-- Opening Marker --

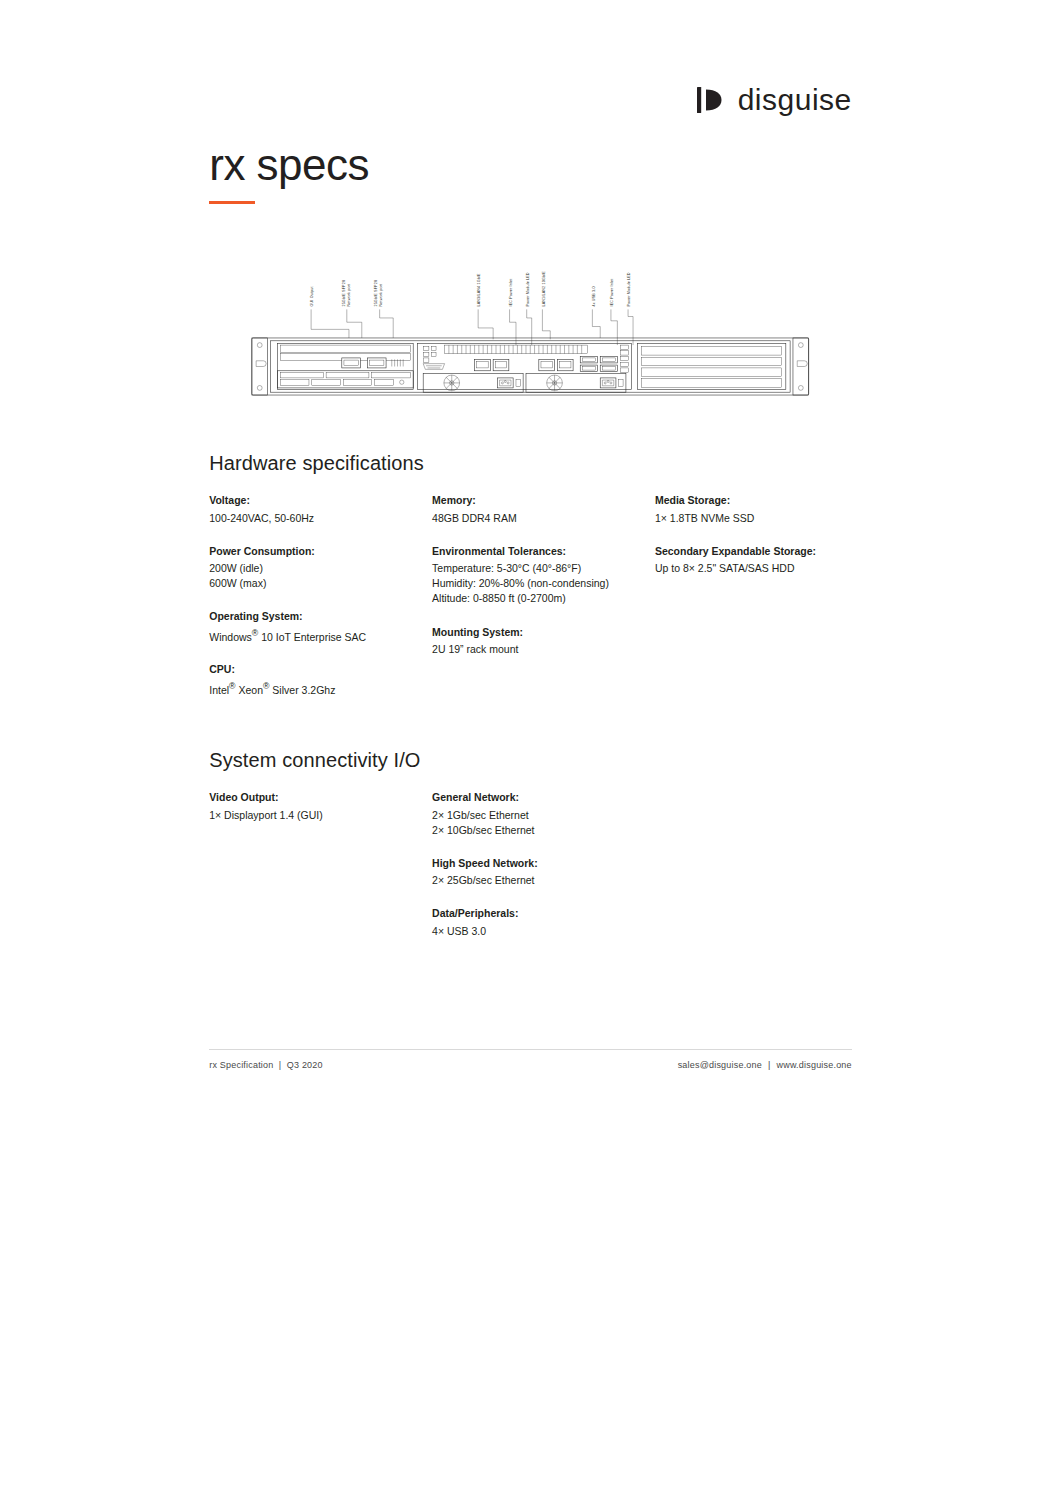disguise
rx specs
GUI Output 25Gb/E SFP28 Network port 25Gb/E SFP28 Network port LAN3/LAN4 1Gb/E IEC Power Inlet Power Module LED LAN1/LAN2 10Gb/E 4x USB 3.0 IEC Power Inlet Power Module LED
Hardware specifications
Voltage: 100-240VAC, 50-60Hz
Power Consumption: 200W (idle) 600W (max)
Operating System: Windows® 10 IoT Enterprise SAC
CPU: Intel® Xeon® Silver 3.2Ghz
Memory: 48GB DDR4 RAM
Environmental Tolerances: Temperature: 5-30°C (40°-86°F) Humidity: 20%-80% (non-condensing) Altitude: 0-8850 ft (0-2700m)
Mounting System: 2U 19” rack mount
Media Storage: 1× 1.8TB NVMe SSD
Secondary Expandable Storage: Up to 8× 2.5" SATA/SAS HDD
System connectivity I/O
Video Output: 1× Displayport 1.4 (GUI)
General Network: 2× 1Gb/sec Ethernet 2× 10Gb/sec Ethernet
High Speed Network: 2× 25Gb/sec Ethernet
Data/Peripherals: 4× USB 3.0
rx Specification | Q3 2020
sales@disguise.one|www.disguise.one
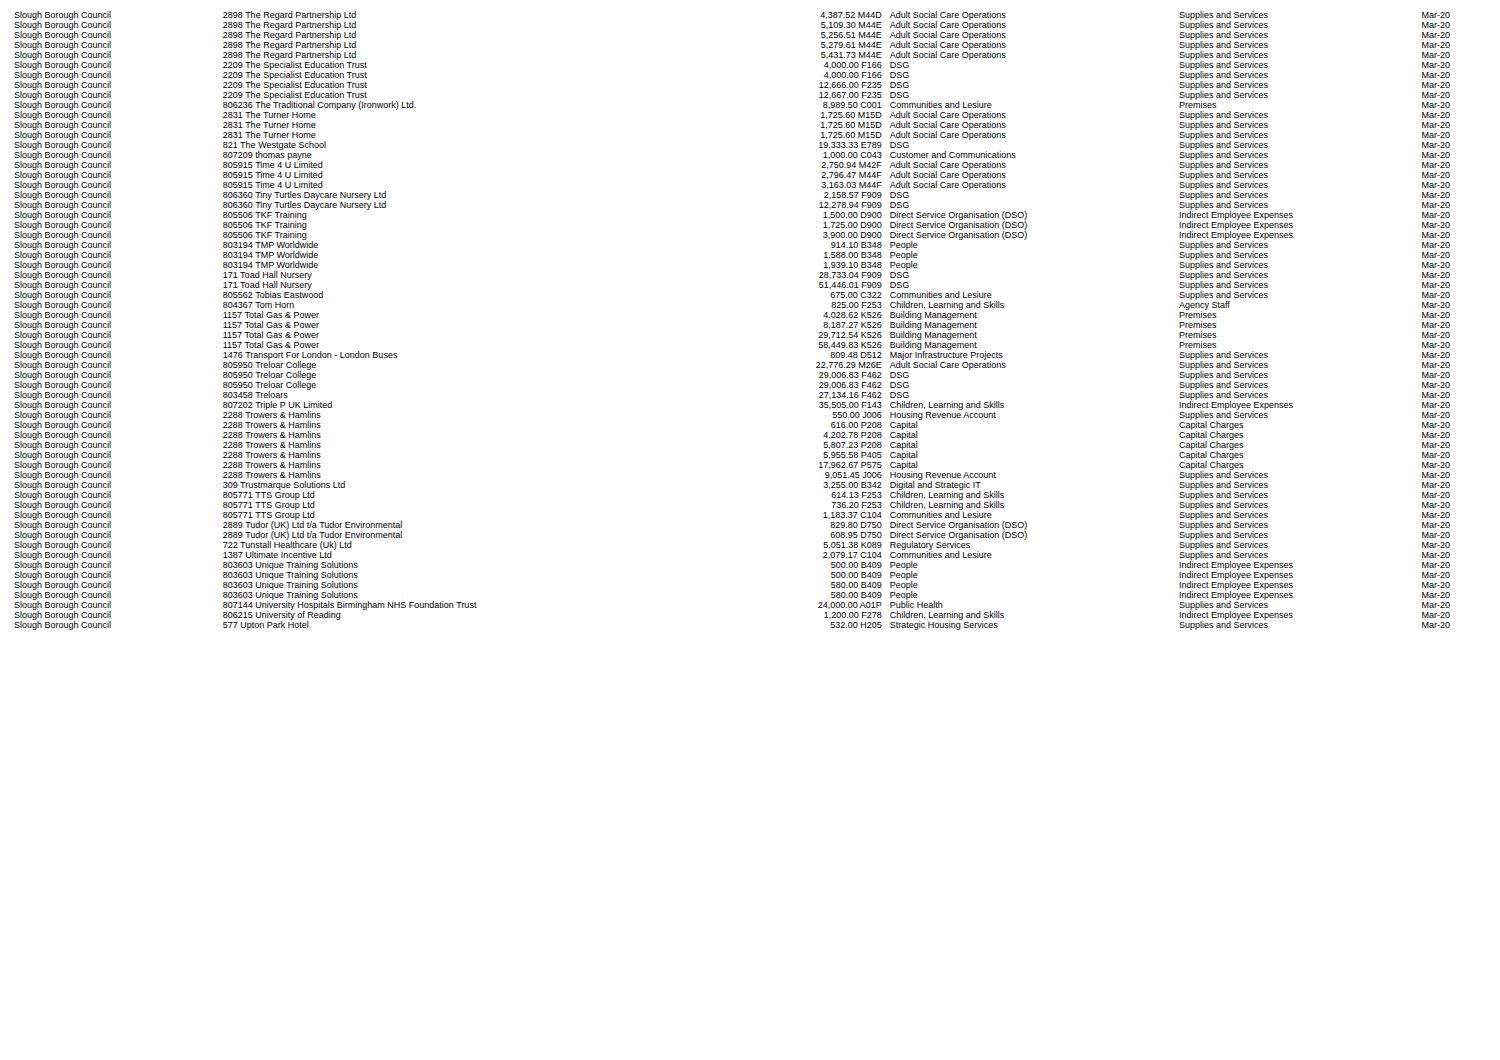| Slough Borough Council | 2898 The Regard Partnership Ltd | 4,387.52 M44D | Adult Social Care Operations | Supplies and Services | Mar-20 |
| Slough Borough Council | 2898 The Regard Partnership Ltd | 5,109.30 M44E | Adult Social Care Operations | Supplies and Services | Mar-20 |
| Slough Borough Council | 2898 The Regard Partnership Ltd | 5,256.51 M44E | Adult Social Care Operations | Supplies and Services | Mar-20 |
| Slough Borough Council | 2898 The Regard Partnership Ltd | 5,279.61 M44E | Adult Social Care Operations | Supplies and Services | Mar-20 |
| Slough Borough Council | 2898 The Regard Partnership Ltd | 5,431.73 M44E | Adult Social Care Operations | Supplies and Services | Mar-20 |
| Slough Borough Council | 2209 The Specialist Education Trust | 4,000.00 F166 | DSG | Supplies and Services | Mar-20 |
| Slough Borough Council | 2209 The Specialist Education Trust | 4,000.00 F166 | DSG | Supplies and Services | Mar-20 |
| Slough Borough Council | 2209 The Specialist Education Trust | 12,666.00 F235 | DSG | Supplies and Services | Mar-20 |
| Slough Borough Council | 2209 The Specialist Education Trust | 12,667.00 F235 | DSG | Supplies and Services | Mar-20 |
| Slough Borough Council | 806236 The Traditional Company (Ironwork) Ltd. | 8,989.50 C001 | Communities and Lesiure | Premises | Mar-20 |
| Slough Borough Council | 2831 The Turner Home | 1,725.60 M15D | Adult Social Care Operations | Supplies and Services | Mar-20 |
| Slough Borough Council | 2831 The Turner Home | 1,725.60 M15D | Adult Social Care Operations | Supplies and Services | Mar-20 |
| Slough Borough Council | 2831 The Turner Home | 1,725.60 M15D | Adult Social Care Operations | Supplies and Services | Mar-20 |
| Slough Borough Council | 821 The Westgate School | 19,333.33 E789 | DSG | Supplies and Services | Mar-20 |
| Slough Borough Council | 807209 thomas payne | 1,000.00 C043 | Customer and Communications | Supplies and Services | Mar-20 |
| Slough Borough Council | 805915 Time 4 U Limited | 2,750.94 M42F | Adult Social Care Operations | Supplies and Services | Mar-20 |
| Slough Borough Council | 805915 Time 4 U Limited | 2,796.47 M44F | Adult Social Care Operations | Supplies and Services | Mar-20 |
| Slough Borough Council | 805915 Time 4 U Limited | 3,163.03 M44F | Adult Social Care Operations | Supplies and Services | Mar-20 |
| Slough Borough Council | 806360 Tiny Turtles Daycare Nursery Ltd | 2,158.57 F909 | DSG | Supplies and Services | Mar-20 |
| Slough Borough Council | 806360 Tiny Turtles Daycare Nursery Ltd | 12,278.94 F909 | DSG | Supplies and Services | Mar-20 |
| Slough Borough Council | 805506 TKF Training | 1,500.00 D900 | Direct Service Organisation (DSO) | Indirect Employee Expenses | Mar-20 |
| Slough Borough Council | 805506 TKF Training | 1,725.00 D900 | Direct Service Organisation (DSO) | Indirect Employee Expenses | Mar-20 |
| Slough Borough Council | 805506 TKF Training | 3,900.00 D900 | Direct Service Organisation (DSO) | Indirect Employee Expenses | Mar-20 |
| Slough Borough Council | 803194 TMP Worldwide | 914.10 B348 | People | Supplies and Services | Mar-20 |
| Slough Borough Council | 803194 TMP Worldwide | 1,588.00 B348 | People | Supplies and Services | Mar-20 |
| Slough Borough Council | 803194 TMP Worldwide | 1,939.10 B348 | People | Supplies and Services | Mar-20 |
| Slough Borough Council | 171 Toad Hall Nursery | 28,733.04 F909 | DSG | Supplies and Services | Mar-20 |
| Slough Borough Council | 171 Toad Hall Nursery | 51,446.01 F909 | DSG | Supplies and Services | Mar-20 |
| Slough Borough Council | 805562 Tobias Eastwood | 675.00 C322 | Communities and Lesiure | Supplies and Services | Mar-20 |
| Slough Borough Council | 804367 Tom Horn | 825.00 F253 | Children, Learning and Skills | Agency Staff | Mar-20 |
| Slough Borough Council | 1157 Total Gas & Power | 4,028.62 K526 | Building Management | Premises | Mar-20 |
| Slough Borough Council | 1157 Total Gas & Power | 8,187.27 K526 | Building Management | Premises | Mar-20 |
| Slough Borough Council | 1157 Total Gas & Power | 29,712.54 K526 | Building Management | Premises | Mar-20 |
| Slough Borough Council | 1157 Total Gas & Power | 58,449.83 K526 | Building Management | Premises | Mar-20 |
| Slough Borough Council | 1476 Transport For London - London Buses | 809.48 D512 | Major Infrastructure Projects | Supplies and Services | Mar-20 |
| Slough Borough Council | 805950 Treloar College | 22,776.29 M26E | Adult Social Care Operations | Supplies and Services | Mar-20 |
| Slough Borough Council | 805950 Treloar College | 29,006.83 F462 | DSG | Supplies and Services | Mar-20 |
| Slough Borough Council | 805950 Treloar College | 29,006.83 F462 | DSG | Supplies and Services | Mar-20 |
| Slough Borough Council | 803458 Treloars | 27,134.16 F462 | DSG | Supplies and Services | Mar-20 |
| Slough Borough Council | 807202 Triple P UK Limited | 35,505.00 F143 | Children, Learning and Skills | Indirect Employee Expenses | Mar-20 |
| Slough Borough Council | 2288 Trowers & Hamlins | 550.00 J006 | Housing Revenue Account | Supplies and Services | Mar-20 |
| Slough Borough Council | 2288 Trowers & Hamlins | 616.00 P208 | Capital | Capital Charges | Mar-20 |
| Slough Borough Council | 2288 Trowers & Hamlins | 4,202.78 P208 | Capital | Capital Charges | Mar-20 |
| Slough Borough Council | 2288 Trowers & Hamlins | 5,807.23 P208 | Capital | Capital Charges | Mar-20 |
| Slough Borough Council | 2288 Trowers & Hamlins | 5,955.58 P405 | Capital | Capital Charges | Mar-20 |
| Slough Borough Council | 2288 Trowers & Hamlins | 17,962.67 P575 | Capital | Capital Charges | Mar-20 |
| Slough Borough Council | 2288 Trowers & Hamlins | 9,051.45 J006 | Housing Revenue Account | Supplies and Services | Mar-20 |
| Slough Borough Council | 309 Trustmarque Solutions Ltd | 3,255.00 B342 | Digital and Strategic IT | Supplies and Services | Mar-20 |
| Slough Borough Council | 805771 TTS Group Ltd | 614.13 F253 | Children, Learning and Skills | Supplies and Services | Mar-20 |
| Slough Borough Council | 805771 TTS Group Ltd | 736.20 F253 | Children, Learning and Skills | Supplies and Services | Mar-20 |
| Slough Borough Council | 805771 TTS Group Ltd | 1,183.37 C104 | Communities and Lesiure | Supplies and Services | Mar-20 |
| Slough Borough Council | 2889 Tudor (UK) Ltd t/a Tudor Environmental | 829.80 D750 | Direct Service Organisation (DSO) | Supplies and Services | Mar-20 |
| Slough Borough Council | 2889 Tudor (UK) Ltd t/a Tudor Environmental | 608.95 D750 | Direct Service Organisation (DSO) | Supplies and Services | Mar-20 |
| Slough Borough Council | 722 Tunstall Healthcare (Uk) Ltd | 5,051.38 K089 | Regulatory Services | Supplies and Services | Mar-20 |
| Slough Borough Council | 1387 Ultimate Incentive Ltd | 2,079.17 C104 | Communities and Lesiure | Supplies and Services | Mar-20 |
| Slough Borough Council | 803603 Unique Training Solutions | 500.00 B409 | People | Indirect Employee Expenses | Mar-20 |
| Slough Borough Council | 803603 Unique Training Solutions | 500.00 B409 | People | Indirect Employee Expenses | Mar-20 |
| Slough Borough Council | 803603 Unique Training Solutions | 580.00 B409 | People | Indirect Employee Expenses | Mar-20 |
| Slough Borough Council | 803603 Unique Training Solutions | 580.00 B409 | People | Indirect Employee Expenses | Mar-20 |
| Slough Borough Council | 807144 University Hospitals Birmingham NHS Foundation Trust | 24,000.00 A01P | Public Health | Supplies and Services | Mar-20 |
| Slough Borough Council | 806215 University of Reading | 1,200.00 F278 | Children, Learning and Skills | Indirect Employee Expenses | Mar-20 |
| Slough Borough Council | 577 Upton Park Hotel | 532.00 H205 | Strategic Housing Services | Supplies and Services | Mar-20 |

-- Closing Marker --

● **TASK DETAILS**: Using the entries above, repeat only the lines from the one containing "Limited | 2,796.47" through the one containing "Ltd | 12,278.94", end lines included.

● **EXERCISE RESULT**:
| Slough Borough Council | 805915 Time 4 U Limited | 2,796.47 M44F | Adult Social Care Operations | Supplies and Services | Mar-20 |
| Slough Borough Council | 805915 Time 4 U Limited | 3,163.03 M44F | Adult Social Care Operations | Supplies and Services | Mar-20 |
| Slough Borough Council | 806360 Tiny Turtles Daycare Nursery Ltd | 2,158.57 F909 | DSG | Supplies and Services | Mar-20 |
| Slough Borough Council | 806360 Tiny Turtles Daycare Nursery Ltd | 12,278.94 F909 | DSG | Supplies and Services | Mar-20 |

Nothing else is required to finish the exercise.